Aber in der Krise profitieren nicht nur die Mineralölkonzerne. Auch Unternehmen, die erneuerbare Energien vorantreiben und künftig russische Rohstoffe ersetzen sollen, erzielen in diesen Zeiten große Gewinne. Rüstungsunternehmen werden profitieren, nun wo der Bundestag das Sondervermögen beschlossen hat. Und es betrifft auch andere Sektoren: Durch die Corona-Krise macht die Firma BioNtech hohe Gewinne, die mit der Entwicklung der Corona-Schutzimpfung einen wesentlichen Beitrag zur Bekämpfung des Virus geleistet hat. Ist es in unserem Sinne, diese Unternehmen stärker zu besteuern? Die Antwort lautet nein. Wir dürfen nicht vergessen, dass Deutschland bereits ein Hochsteuerland ist. Wir haben ein Steuersystem, das höhere Gewinne auch höher besteuert. Nicht umsonst ist Rheinland-Pfalz durch die Steuereinnahmen, die BioNtech erbracht hat, im Länderfinanzausgleich über Nacht zum Geberland geworden.
All jene, die laut nach einer Steuer auf vermeintliche Krisengewinne rufen, vergessen, welche Auswirkungen eine solche Maßnahme hätte. Die Übergewinnsteuer, die kürzlich in Italien eingeführt wurde - eine Sonderabgabe, die über die Umsatzsteuer erhoben wird - birgt sogar Risiken für die Verbraucher: Denn die Steuer könnte leicht auf die Kundinnen und Kunden umgewälzt werden und damit ihren eigentlichen Zweck ins Gegenteil verkehren.
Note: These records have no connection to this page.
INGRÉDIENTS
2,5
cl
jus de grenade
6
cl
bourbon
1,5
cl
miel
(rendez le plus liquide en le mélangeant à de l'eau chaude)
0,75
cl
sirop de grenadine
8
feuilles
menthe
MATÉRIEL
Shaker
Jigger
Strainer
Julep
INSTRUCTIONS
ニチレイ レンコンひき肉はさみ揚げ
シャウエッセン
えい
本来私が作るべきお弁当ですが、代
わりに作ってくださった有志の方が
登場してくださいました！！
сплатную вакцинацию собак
Zudem können wir davon ausgehen, dass erfolgreiche Unternehmen aus Angst vor einer willkürlichen Besteuerung ins Ausland abwandern würden. Und junge Gründer würden in Zukunft einen großen Bogen um uns machen, wenn sie eine Strafsteuer riskieren müssten. Für den Wirtschaftsstandort Deutschland wäre eine Übergewinnsteuer ein Desaster, haben wir doch gerade erst entschieden, dass wir die Rahmenbedingungen verbessern wollen, um unser Land wieder attraktiver für Investoren und Startups zu machen.
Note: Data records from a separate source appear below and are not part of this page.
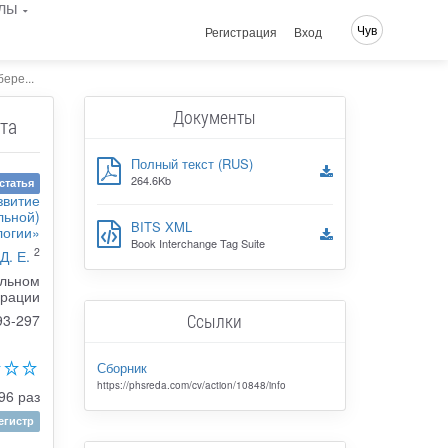
лы
Чув
Регистрация
Вход
ере...
Документы
та
Полный текст (RUS)
264.6Kb
статья
звитие
льной)
BITS XML
логии»
Book Interchange Tag Suite
2
Д. Е.
ельном
ерации
Ссылки
93-297
Сборник
https://phsreda.com/cv/action/10848/info
96 раз
гистр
Die FDP wird weiterhin auf Wachstum und Innovation setzen. Statt darüber zu diskutieren, wie wir Unternehmen in einem Hochsteuerland noch höher besteuern können, sollten wir daran arbeiten, mehr Einnahmen durch Wirtschaftswachstum zu generieren. Wir sollten darüber sprechen, wie wir die Einkommensteuer reformieren können, um echte Entlastung zu ermöglichen. Wir sollten darüber sprechen, wie wir Investitionen erleichtern und die Planungsbeschleunigung voranbringen können. Und wir sollten darüber sprechen, wie wir Talente aus dem Ausland anwerben, um gezielte Einwanderung in den Arbeitsmarkt, der so dringend auf Fachkräfte angewiesen ist, zu fördern. Die Ampel hat wichtige Schritte nach vorne gemacht: Wir haben den Ausbau von LNG-Terminals beschleunigt, Steuererleichterungen umgesetzt, eine Startup-Strategie vorgelegt und erste Reformen bei der Einwanderung angestoßen. Wir sollten uns jetzt keine Steine in den Weg legen, indem wir irrsinnige Debatten über Steuererhöhungen führen - sondern den Fortschritt wagen, den wir als Koalition vereinbart haben und den unser Land jetzt braucht.